Electric guitar (gig bag) Gate-check risk A electric guitar (gig bag) in its case often fits a mainline overhead bin but is a real gate-check risk on full flights and regional jets. Board early; if the bin is full it may be gate-checked.
Parlor / travel acoustic guitar Gate-check risk A parlor / travel acoustic guitar in its case often fits a mainline overhead bin but is a real gate-check risk on full flights and regional jets.
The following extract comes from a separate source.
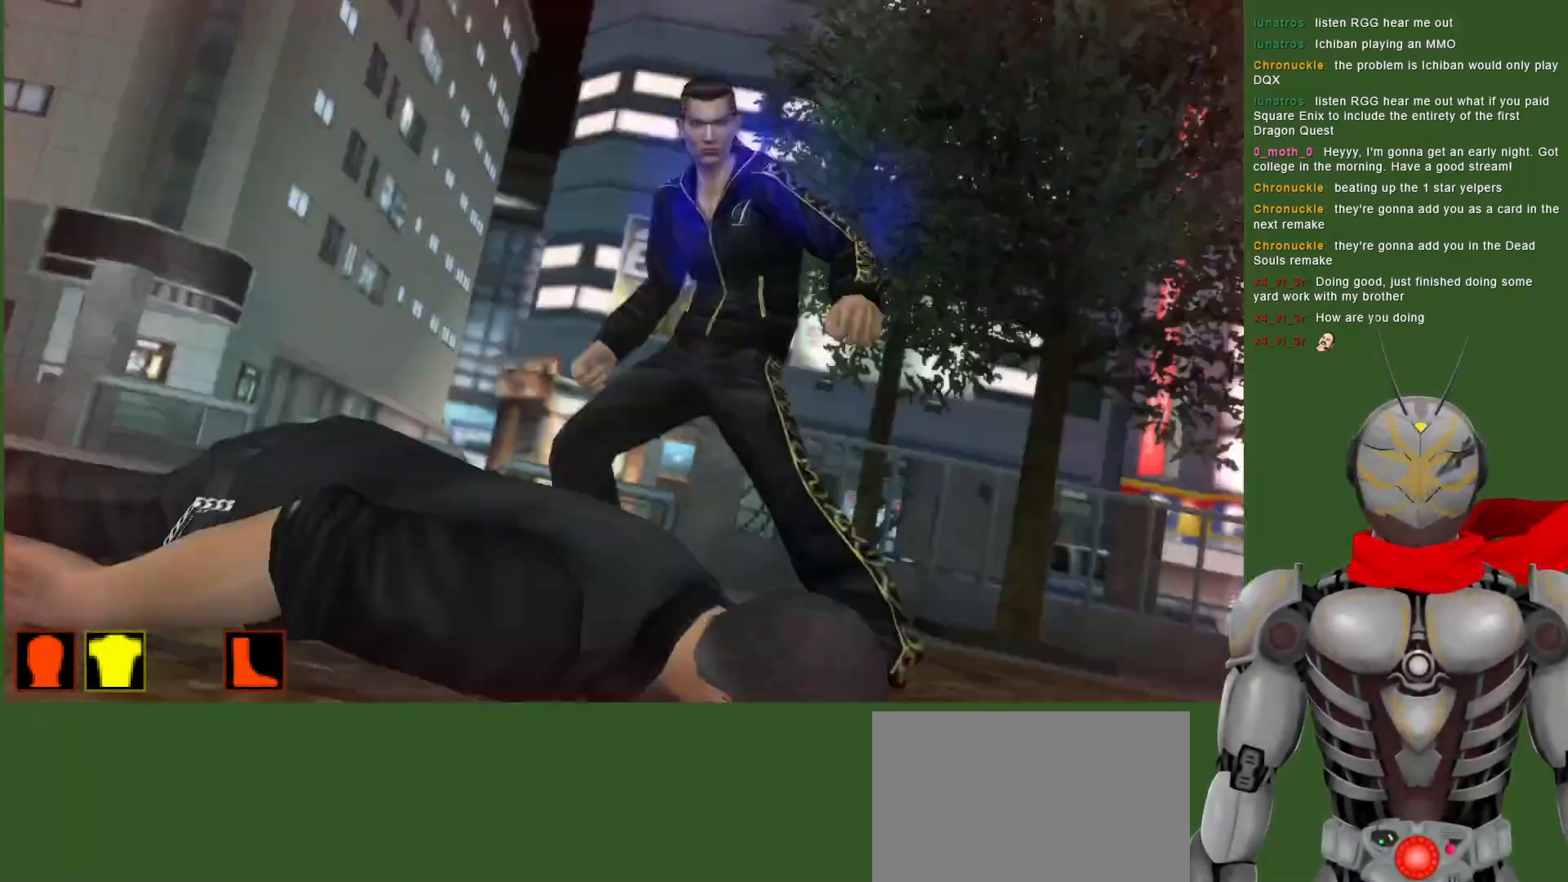
{"dt_ms": 500, "buttons": ["DPAD_RIGHT"], "left_stick": "center", "right_stick": "center", "events": [[467, "DPAD_RIGHT", "down"]]}
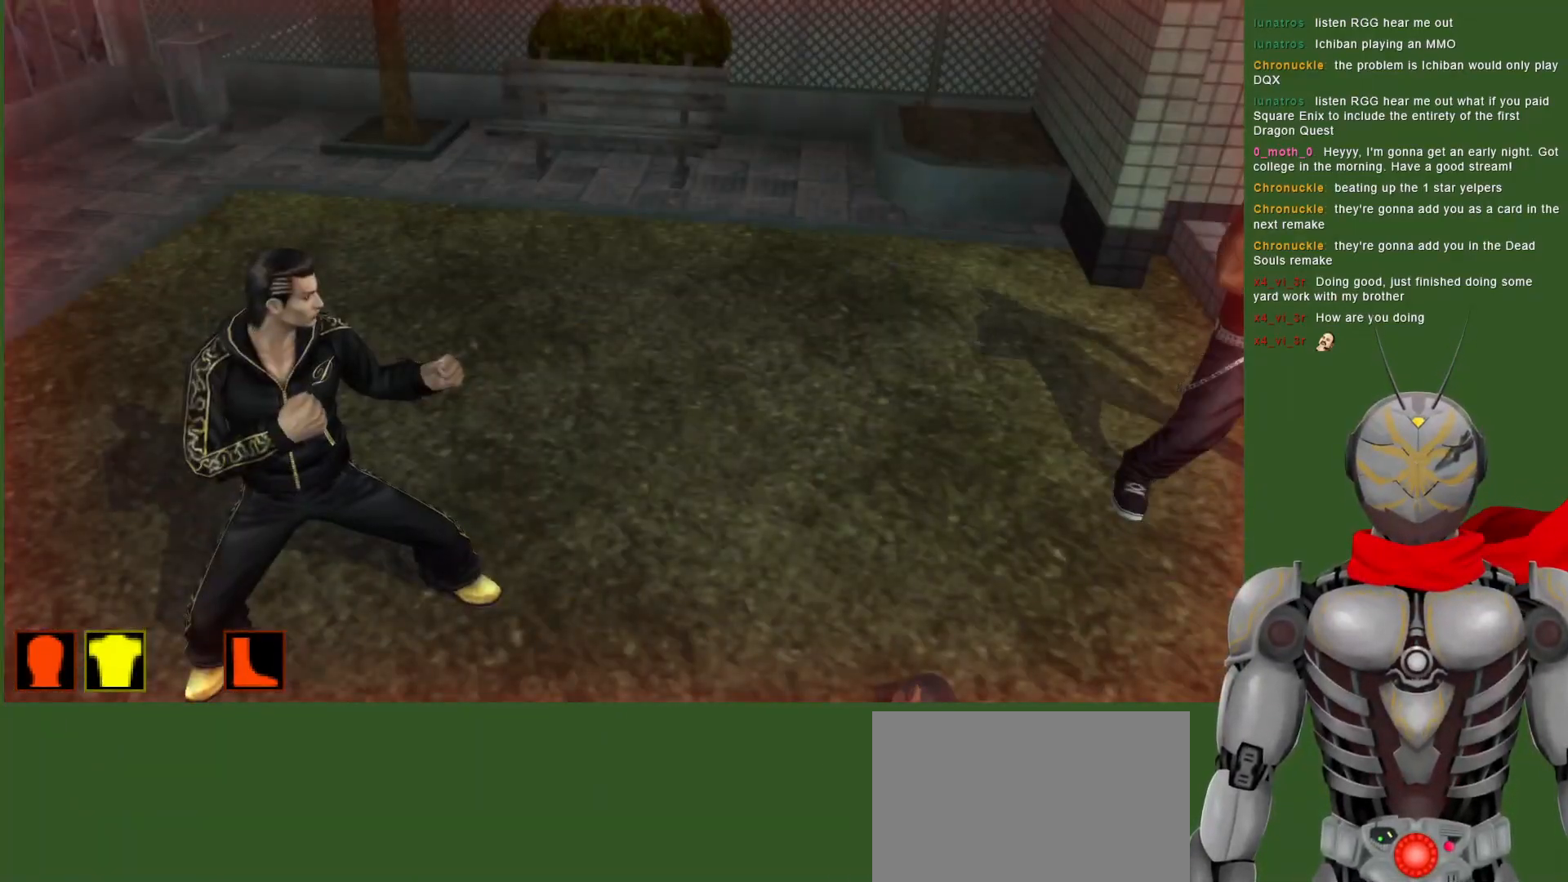
{"dt_ms": 500, "buttons": ["CROSS", "DPAD_RIGHT"], "left_stick": "center", "right_stick": "center", "events": [[333, "CROSS", "down"]]}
Board early; if the bin is full it may be gate-checked.
Trumpet Cabin likely A trumpet in its case fits British Airways's published cabin allowance in most cases; confirm against the exact cabin-bag limit on the airline page.
Ukulele (concert) Cabin likely A ukulele (concert) in its case fits British Airways's published cabin allowance in most cases; confirm against the exact cabin-bag limit on the airline page.
Viola Gate-check risk A viola in its case often fits a mainline overhead bin but is a real gate-check risk on full flights and regional jets. Board early; if the bin is full it may be gate-checked.
Violin (4/4) Cabin likely A violin (4/4) in its case fits British Airways's published cabin allowance in most cases; confirm against the exact cabin-bag limit on the airline page.

Feedback

Did this answer your question?

One tap tells us whether this page actually helped.